Andre Bazin’s Film Philosophy

In his work, “What is Cinema,” Andre Bazin teaches his audience about how cinema exists within the history of art and how cinema has changed since its inauguration. Firstly, Bazin describes cinema”as the art of reality.” For him, cinematography is the “furthermost evolution to date of plastic realism.” Ancient Egyptians used to perform burial rituals and create terracotta statues of the dead. This is an example of what Bazin refers to as plastic art, or art that is visual. This art seen in ancient Egypt evolved into paintings. Then photographs became the newest form of plastic art. Lastly, cinema joined the family. Here, Bazin is showing how cinema is a part of art that has evolved through centuries. Moreover, Bazin continues to discuss how film has changed throughout time. One of his focuses was the shift from silent films to “talkies” that occurred from 1928 to 1930. Although, Bazin argues that this shift was not all that different for cinema, this shift is pretty influential. The shift to movies with sound is what allows films to diversify more. In the 1930s to the 1940s different types of film, such as comedy, crime and horror, would not have come.
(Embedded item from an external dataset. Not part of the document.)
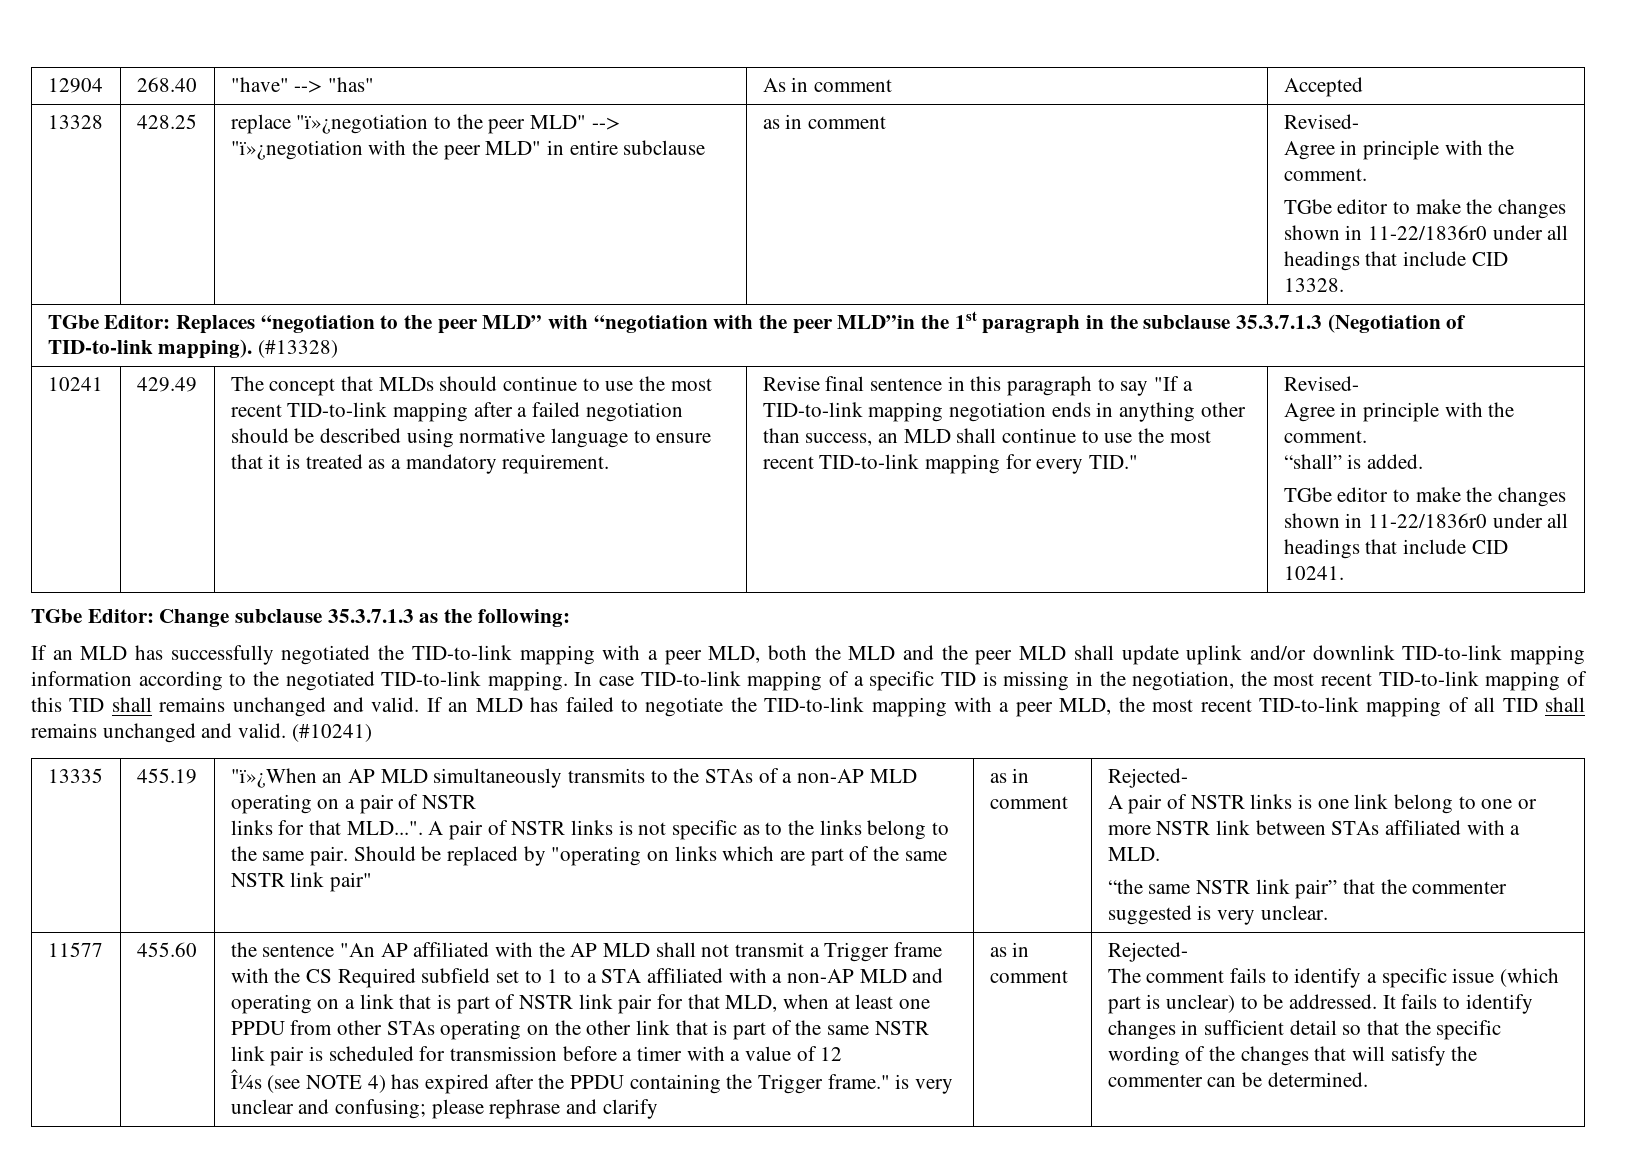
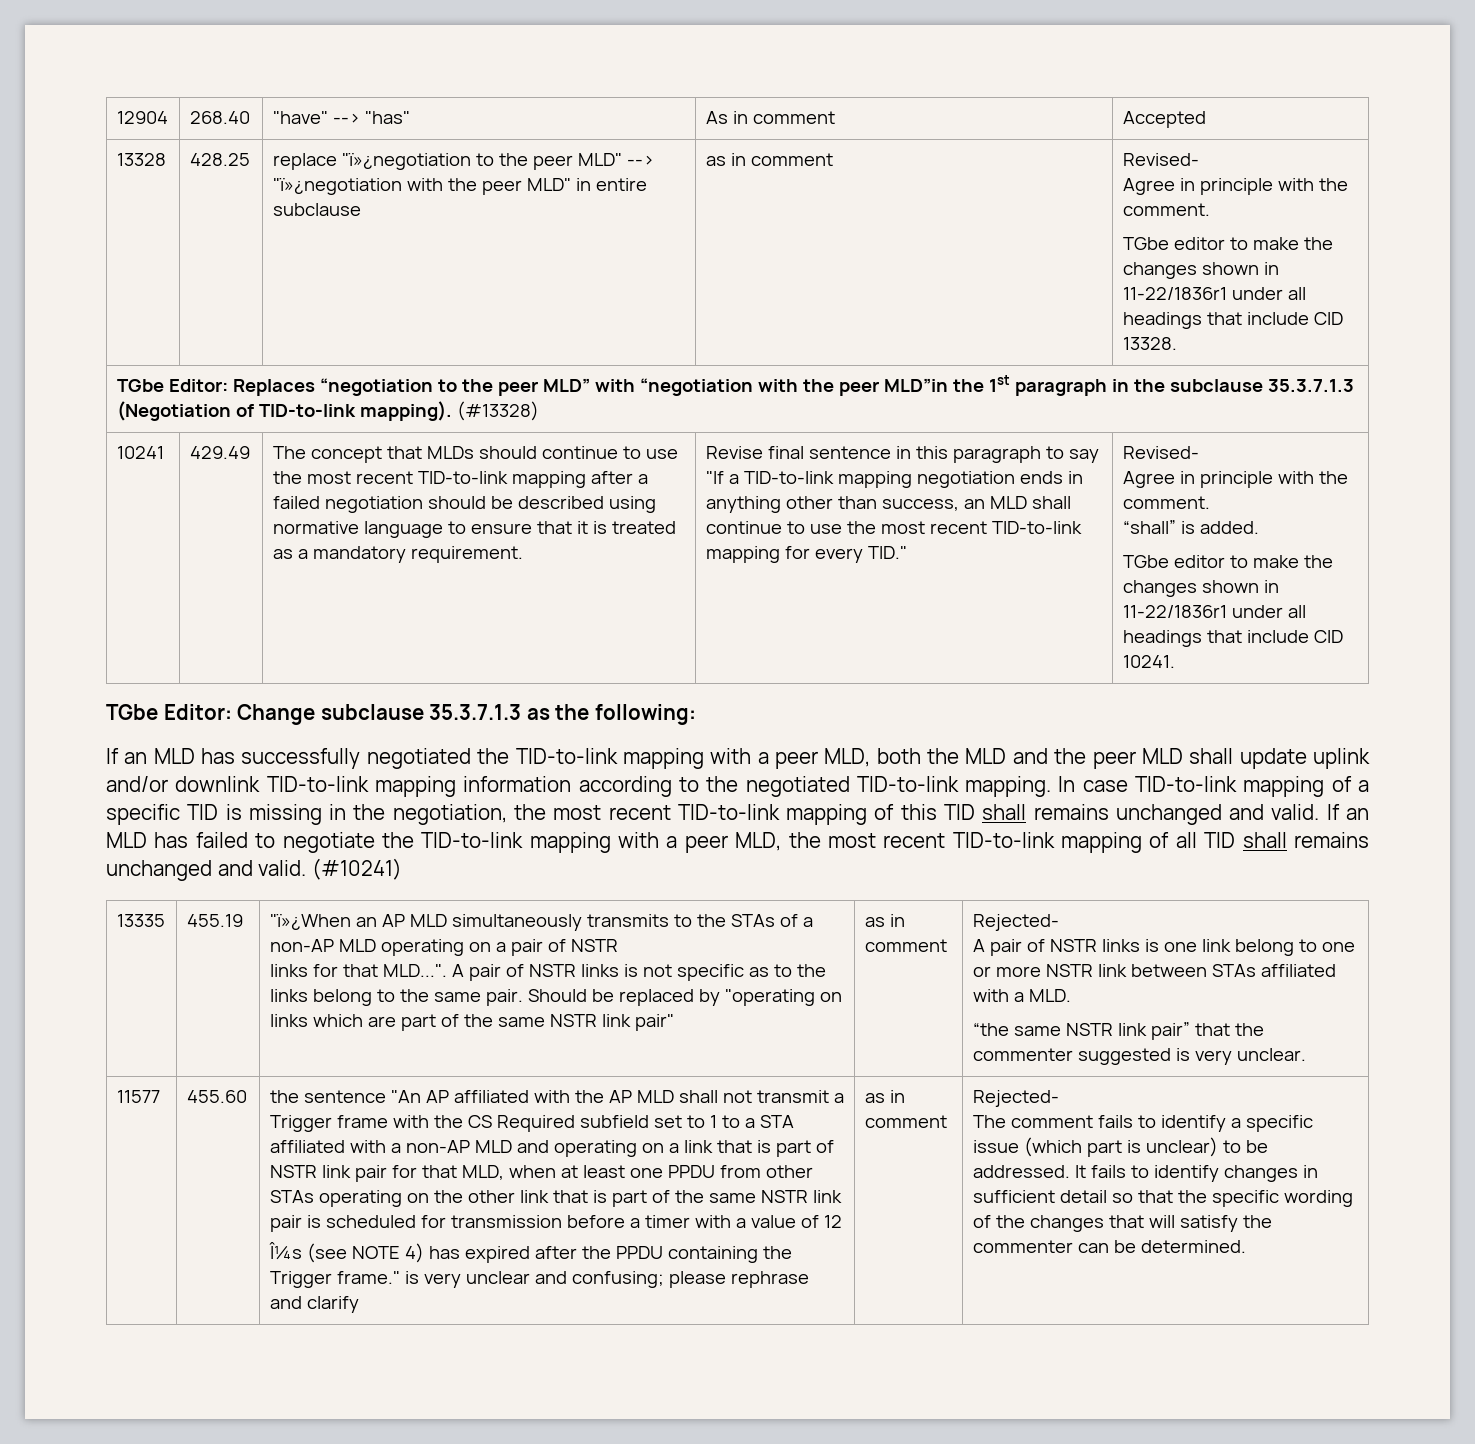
[1367,225,1487,240] 11-22/1836r0 -> [1122,287,1227,300] 11-22/1836r1
[1367,513,1487,528] 11-22/1836r0 -> [1122,605,1227,618] 11-22/1836r1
However, films still were all similar in the way they were shot, until Orson Welles’ “Citizen Kane.” Although I have not seen most of the films referenced by Bazin from this time, I have seen “Citizen Kane.” This film was the first of its kind to change the squence of how a film was shot. Up until this time, movies were filmed the way one would see it if it was shown in a theater. Instead of montage, Citizen Kane uses contrast between scenes. Lastly, Bazin discusses the contrast between films in the 1930s that focused on the development of using sound, to films of the 1940s that explored film shooting techniques. Here Bazin not only references American cinema, but also Italian cinema. During this time films in Europe were also modernizing. Bazin uses his work to discuss how film is a part of plastic art and the evolution of cinema up until 1950.